■ Exercise data ■
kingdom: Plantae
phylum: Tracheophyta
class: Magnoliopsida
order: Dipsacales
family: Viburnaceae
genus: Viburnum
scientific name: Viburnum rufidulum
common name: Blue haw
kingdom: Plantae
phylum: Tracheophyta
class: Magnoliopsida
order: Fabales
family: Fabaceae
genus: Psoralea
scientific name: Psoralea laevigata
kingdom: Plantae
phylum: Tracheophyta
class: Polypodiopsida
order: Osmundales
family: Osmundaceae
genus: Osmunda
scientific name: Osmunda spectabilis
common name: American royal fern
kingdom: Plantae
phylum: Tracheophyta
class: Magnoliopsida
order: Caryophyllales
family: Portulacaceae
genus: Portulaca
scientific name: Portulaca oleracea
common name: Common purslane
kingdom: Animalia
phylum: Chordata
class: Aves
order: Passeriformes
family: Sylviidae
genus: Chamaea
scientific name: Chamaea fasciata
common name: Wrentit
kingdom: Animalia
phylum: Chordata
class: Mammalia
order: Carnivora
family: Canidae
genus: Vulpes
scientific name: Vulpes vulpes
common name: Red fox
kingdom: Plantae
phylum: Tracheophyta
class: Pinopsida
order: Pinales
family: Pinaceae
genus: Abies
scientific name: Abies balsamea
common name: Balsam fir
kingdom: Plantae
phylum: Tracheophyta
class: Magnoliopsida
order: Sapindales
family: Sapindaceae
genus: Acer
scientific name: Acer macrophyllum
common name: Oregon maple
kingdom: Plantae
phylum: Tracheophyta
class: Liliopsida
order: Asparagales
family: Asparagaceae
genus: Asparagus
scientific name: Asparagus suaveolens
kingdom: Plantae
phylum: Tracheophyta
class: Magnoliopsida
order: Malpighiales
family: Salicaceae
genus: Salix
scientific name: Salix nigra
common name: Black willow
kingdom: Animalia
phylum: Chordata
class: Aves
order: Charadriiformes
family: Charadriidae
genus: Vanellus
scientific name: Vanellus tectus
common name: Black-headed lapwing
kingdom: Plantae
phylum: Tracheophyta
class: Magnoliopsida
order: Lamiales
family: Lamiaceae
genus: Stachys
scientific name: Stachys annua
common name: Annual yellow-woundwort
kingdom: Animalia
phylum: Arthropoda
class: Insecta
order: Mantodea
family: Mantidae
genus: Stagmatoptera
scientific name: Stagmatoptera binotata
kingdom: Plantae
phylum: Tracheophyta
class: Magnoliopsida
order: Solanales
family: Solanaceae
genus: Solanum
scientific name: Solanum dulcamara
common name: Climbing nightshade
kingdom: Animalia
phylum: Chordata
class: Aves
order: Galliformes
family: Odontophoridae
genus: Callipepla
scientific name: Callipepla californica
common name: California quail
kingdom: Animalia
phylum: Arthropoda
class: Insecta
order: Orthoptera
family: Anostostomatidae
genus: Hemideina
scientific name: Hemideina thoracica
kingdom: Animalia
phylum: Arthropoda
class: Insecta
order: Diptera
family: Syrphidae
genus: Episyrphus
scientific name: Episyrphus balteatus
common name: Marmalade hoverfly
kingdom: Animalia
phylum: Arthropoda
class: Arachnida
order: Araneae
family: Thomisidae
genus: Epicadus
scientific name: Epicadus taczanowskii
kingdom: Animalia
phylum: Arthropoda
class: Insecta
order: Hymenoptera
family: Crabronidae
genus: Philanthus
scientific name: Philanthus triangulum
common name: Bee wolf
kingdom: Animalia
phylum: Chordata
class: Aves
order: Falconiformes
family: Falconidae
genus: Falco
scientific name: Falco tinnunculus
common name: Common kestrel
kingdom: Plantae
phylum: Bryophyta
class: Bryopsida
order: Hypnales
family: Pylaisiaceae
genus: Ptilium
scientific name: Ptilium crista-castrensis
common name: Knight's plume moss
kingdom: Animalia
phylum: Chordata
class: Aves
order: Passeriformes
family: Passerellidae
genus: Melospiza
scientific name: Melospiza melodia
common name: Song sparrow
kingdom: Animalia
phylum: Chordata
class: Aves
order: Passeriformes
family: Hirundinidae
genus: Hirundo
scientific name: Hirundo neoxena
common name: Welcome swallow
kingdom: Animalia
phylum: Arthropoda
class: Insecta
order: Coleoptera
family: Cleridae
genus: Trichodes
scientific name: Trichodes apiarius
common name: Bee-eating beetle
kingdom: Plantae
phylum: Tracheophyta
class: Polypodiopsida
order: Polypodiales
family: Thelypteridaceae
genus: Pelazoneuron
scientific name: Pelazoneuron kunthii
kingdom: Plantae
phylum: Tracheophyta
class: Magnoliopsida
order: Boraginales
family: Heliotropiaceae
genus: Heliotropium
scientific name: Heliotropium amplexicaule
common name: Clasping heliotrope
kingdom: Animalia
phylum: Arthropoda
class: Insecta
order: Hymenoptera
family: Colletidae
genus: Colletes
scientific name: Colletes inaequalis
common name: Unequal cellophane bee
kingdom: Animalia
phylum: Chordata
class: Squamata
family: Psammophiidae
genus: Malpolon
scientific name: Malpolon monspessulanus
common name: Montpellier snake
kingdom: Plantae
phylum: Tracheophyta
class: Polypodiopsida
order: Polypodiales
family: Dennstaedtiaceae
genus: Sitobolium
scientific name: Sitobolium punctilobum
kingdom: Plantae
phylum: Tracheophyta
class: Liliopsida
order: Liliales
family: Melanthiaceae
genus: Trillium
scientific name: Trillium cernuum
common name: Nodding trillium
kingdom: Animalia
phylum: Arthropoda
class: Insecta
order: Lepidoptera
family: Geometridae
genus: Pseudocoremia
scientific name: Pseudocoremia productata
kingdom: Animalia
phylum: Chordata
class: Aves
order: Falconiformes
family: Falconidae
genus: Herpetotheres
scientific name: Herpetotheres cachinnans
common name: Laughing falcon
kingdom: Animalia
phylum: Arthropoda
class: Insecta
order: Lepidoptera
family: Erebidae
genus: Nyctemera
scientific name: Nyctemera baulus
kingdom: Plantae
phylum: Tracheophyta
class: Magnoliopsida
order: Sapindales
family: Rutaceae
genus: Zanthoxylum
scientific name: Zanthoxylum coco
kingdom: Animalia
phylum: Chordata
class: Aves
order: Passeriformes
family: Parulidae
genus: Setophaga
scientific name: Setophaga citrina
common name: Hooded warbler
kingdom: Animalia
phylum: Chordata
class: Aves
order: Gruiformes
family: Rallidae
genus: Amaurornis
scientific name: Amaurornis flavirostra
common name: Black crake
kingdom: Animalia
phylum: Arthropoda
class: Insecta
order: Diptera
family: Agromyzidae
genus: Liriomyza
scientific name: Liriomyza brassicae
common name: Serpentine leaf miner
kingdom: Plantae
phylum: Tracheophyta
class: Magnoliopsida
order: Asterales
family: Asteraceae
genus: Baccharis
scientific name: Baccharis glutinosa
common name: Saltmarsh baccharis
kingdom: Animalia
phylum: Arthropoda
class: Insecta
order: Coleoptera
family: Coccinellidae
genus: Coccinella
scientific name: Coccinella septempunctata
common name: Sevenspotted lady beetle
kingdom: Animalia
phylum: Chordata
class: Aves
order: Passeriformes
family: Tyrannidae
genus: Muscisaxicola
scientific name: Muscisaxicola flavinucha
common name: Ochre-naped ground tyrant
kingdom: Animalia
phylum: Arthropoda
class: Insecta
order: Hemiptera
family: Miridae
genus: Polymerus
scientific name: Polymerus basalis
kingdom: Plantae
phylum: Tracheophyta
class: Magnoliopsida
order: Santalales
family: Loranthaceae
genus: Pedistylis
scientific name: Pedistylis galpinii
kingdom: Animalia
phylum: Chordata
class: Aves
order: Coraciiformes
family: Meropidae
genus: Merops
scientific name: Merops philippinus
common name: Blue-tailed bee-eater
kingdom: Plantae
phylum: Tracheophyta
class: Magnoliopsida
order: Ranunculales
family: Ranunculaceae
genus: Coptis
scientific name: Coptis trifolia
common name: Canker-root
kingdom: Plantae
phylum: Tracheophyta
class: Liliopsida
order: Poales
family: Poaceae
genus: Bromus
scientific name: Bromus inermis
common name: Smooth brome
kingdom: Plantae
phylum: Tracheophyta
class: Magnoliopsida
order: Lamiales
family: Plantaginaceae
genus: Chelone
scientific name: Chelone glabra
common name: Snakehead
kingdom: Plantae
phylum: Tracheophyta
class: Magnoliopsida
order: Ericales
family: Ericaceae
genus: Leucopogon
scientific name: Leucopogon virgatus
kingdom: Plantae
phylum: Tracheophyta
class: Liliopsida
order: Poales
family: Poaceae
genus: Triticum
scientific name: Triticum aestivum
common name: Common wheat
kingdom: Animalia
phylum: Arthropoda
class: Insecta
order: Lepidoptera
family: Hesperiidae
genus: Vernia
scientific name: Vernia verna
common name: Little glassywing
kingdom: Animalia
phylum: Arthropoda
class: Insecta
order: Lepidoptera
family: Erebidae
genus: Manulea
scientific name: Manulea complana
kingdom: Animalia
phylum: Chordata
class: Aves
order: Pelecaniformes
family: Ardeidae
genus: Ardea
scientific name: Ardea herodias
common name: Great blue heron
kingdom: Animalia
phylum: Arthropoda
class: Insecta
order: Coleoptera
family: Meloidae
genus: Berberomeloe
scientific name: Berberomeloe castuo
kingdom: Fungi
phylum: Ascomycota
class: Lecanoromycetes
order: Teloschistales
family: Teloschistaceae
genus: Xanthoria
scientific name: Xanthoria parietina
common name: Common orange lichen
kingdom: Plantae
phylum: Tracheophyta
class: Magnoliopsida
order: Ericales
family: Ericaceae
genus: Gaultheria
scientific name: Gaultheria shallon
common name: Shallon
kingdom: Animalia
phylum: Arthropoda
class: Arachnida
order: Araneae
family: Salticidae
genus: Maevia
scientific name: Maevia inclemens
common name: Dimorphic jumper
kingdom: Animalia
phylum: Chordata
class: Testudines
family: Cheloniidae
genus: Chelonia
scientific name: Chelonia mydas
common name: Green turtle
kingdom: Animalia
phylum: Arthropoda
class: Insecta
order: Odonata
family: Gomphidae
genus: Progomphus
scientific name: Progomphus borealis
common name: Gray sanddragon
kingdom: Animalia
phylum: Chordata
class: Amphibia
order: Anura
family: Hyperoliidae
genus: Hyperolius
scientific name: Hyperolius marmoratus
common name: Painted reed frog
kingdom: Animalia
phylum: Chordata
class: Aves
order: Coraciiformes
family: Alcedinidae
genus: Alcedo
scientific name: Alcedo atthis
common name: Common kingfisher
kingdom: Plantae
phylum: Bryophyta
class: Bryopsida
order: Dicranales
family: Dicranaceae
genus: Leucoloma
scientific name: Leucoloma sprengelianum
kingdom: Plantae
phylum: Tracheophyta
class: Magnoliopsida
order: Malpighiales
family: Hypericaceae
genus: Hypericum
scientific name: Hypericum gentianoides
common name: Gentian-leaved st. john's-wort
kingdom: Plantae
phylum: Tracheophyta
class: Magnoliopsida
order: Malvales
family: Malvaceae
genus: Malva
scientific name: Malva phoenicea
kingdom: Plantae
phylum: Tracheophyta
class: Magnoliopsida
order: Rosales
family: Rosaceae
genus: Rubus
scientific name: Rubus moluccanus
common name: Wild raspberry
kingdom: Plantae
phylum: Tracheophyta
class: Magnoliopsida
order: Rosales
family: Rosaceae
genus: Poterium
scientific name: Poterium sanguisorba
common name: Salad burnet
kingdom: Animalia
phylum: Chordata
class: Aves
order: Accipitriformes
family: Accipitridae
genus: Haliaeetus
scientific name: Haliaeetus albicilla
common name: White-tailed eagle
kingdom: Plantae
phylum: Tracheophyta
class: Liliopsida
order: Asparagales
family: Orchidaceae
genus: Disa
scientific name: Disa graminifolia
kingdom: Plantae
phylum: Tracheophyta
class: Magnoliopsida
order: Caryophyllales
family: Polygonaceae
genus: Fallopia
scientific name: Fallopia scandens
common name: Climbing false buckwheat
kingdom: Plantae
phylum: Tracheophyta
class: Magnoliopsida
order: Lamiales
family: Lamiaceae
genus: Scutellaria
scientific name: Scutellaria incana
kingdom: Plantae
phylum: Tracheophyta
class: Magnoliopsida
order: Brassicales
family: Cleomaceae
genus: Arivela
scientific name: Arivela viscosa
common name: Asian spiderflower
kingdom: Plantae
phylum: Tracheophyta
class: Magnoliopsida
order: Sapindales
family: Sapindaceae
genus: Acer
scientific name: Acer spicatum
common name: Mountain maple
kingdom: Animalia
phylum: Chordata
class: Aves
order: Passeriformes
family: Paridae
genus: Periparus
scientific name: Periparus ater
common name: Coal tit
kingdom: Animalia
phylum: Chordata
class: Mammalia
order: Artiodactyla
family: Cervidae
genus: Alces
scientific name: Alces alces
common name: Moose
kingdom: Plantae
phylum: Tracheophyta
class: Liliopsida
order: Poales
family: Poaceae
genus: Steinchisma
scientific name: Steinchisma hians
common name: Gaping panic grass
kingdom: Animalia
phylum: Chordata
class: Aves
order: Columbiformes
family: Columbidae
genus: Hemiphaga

■ Do this ■
Update the part of the material that opens with the line containing "scientific name: Maevia inclemens" and closes with the line containing "genus: Hyperolius" by putting "vernacular name" in place of "common name". Give back only those lines, leaving everything else in them as it is.

■ Final result ■
scientific name: Maevia inclemens
vernacular name: Dimorphic jumper
kingdom: Animalia
phylum: Chordata
class: Testudines
family: Cheloniidae
genus: Chelonia
scientific name: Chelonia mydas
vernacular name: Green turtle
kingdom: Animalia
phylum: Arthropoda
class: Insecta
order: Odonata
family: Gomphidae
genus: Progomphus
scientific name: Progomphus borealis
vernacular name: Gray sanddragon
kingdom: Animalia
phylum: Chordata
class: Amphibia
order: Anura
family: Hyperoliidae
genus: Hyperolius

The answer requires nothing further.